- **Source records**
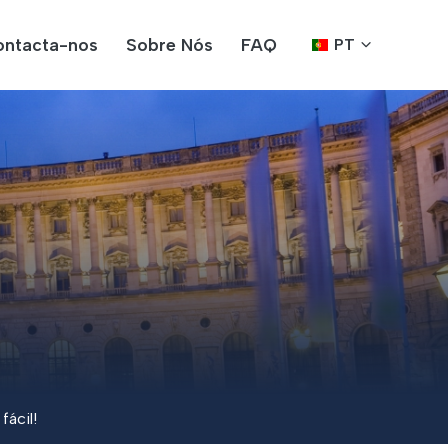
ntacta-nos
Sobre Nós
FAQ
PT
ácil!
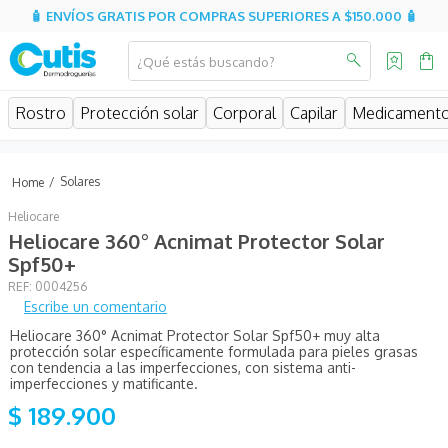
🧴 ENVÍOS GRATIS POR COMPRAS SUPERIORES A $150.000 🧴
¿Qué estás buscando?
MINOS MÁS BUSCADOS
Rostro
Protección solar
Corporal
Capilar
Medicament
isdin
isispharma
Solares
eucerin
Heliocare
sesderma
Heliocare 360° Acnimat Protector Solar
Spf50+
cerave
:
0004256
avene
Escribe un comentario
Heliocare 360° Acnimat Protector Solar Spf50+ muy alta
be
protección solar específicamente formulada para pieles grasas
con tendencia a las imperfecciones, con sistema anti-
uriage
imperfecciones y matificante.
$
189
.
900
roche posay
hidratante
--
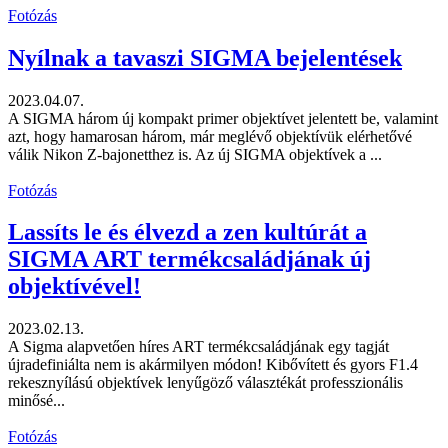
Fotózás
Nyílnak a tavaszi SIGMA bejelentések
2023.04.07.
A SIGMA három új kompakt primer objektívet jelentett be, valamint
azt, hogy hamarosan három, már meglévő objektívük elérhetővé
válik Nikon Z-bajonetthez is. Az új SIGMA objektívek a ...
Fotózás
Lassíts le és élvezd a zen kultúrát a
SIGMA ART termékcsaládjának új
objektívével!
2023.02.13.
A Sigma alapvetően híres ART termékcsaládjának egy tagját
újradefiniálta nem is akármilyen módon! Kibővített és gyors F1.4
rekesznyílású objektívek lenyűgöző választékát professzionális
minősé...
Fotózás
---
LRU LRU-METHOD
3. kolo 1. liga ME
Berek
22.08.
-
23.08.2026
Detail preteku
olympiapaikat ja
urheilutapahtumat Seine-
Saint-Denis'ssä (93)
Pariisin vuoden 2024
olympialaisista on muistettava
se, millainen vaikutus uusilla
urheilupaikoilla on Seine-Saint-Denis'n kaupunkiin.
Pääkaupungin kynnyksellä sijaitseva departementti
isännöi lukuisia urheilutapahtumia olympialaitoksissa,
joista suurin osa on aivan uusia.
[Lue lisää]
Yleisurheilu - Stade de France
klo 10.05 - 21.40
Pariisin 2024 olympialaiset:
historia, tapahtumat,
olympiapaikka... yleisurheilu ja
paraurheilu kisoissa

- **To do**
Retype everything from the line containing "LRU LRU-METHOD" down to the line containing "paraurheilu kisoissa", including both of those lines and leaving every character unchanged.

- **Answer to the exercise**
LRU LRU-METHOD
3. kolo 1. liga ME
Berek
22.08.
-
23.08.2026
Detail preteku
olympiapaikat ja
urheilutapahtumat Seine-
Saint-Denis'ssä (93)
Pariisin vuoden 2024
olympialaisista on muistettava
se, millainen vaikutus uusilla
urheilupaikoilla on Seine-Saint-Denis'n kaupunkiin.
Pääkaupungin kynnyksellä sijaitseva departementti
isännöi lukuisia urheilutapahtumia olympialaitoksissa,
joista suurin osa on aivan uusia.
[Lue lisää]
Yleisurheilu - Stade de France
klo 10.05 - 21.40
Pariisin 2024 olympialaiset:
historia, tapahtumat,
olympiapaikka... yleisurheilu ja
paraurheilu kisoissa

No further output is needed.